- TASK DESCRIPTION -
Answer with a bare number: the count of lines in the data below that contain the word "names".

- EXTRACTED ENTRIES -
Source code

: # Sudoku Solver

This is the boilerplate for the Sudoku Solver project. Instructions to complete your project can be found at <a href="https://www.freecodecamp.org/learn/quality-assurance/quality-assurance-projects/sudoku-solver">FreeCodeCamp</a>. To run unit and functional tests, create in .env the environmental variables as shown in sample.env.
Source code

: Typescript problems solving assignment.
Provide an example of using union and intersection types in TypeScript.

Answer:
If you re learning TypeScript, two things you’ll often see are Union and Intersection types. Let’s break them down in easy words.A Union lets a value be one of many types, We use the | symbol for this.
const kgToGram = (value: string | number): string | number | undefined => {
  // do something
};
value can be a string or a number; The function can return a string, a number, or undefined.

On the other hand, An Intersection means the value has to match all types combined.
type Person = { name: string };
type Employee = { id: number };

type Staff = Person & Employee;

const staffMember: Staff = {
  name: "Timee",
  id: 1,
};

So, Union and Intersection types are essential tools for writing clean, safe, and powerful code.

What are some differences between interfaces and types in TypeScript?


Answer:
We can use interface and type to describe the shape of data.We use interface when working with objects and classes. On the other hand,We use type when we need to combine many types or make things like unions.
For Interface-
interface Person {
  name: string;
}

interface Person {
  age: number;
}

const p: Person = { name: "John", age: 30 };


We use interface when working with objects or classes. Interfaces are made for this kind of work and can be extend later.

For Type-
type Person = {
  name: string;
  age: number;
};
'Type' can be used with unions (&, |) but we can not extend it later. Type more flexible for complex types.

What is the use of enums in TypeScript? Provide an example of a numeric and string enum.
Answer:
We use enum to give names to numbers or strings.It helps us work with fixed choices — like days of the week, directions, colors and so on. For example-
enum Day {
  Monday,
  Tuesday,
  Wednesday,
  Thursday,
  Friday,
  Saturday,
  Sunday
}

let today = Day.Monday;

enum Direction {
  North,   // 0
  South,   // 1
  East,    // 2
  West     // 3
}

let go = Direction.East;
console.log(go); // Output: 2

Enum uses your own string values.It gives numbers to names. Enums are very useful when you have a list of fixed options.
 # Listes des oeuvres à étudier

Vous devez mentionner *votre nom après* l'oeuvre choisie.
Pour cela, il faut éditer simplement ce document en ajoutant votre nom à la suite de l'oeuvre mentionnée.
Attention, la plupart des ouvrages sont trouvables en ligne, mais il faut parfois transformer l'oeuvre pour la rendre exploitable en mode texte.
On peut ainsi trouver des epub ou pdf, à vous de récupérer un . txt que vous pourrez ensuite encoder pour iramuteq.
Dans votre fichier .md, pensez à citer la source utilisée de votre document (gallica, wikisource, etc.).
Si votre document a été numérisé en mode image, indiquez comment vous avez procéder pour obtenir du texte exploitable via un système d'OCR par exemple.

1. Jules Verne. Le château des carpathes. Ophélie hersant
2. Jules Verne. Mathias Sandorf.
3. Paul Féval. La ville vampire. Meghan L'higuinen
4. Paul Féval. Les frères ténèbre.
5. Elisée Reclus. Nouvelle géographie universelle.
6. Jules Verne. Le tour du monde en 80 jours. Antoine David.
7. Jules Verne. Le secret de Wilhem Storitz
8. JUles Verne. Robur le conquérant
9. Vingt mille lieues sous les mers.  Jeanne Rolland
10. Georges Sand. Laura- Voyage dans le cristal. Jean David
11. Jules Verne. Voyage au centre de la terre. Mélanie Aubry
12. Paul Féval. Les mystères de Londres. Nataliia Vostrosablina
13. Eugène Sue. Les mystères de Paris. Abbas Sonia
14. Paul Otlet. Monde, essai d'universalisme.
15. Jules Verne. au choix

- OUTPUT OF THE TASK -
2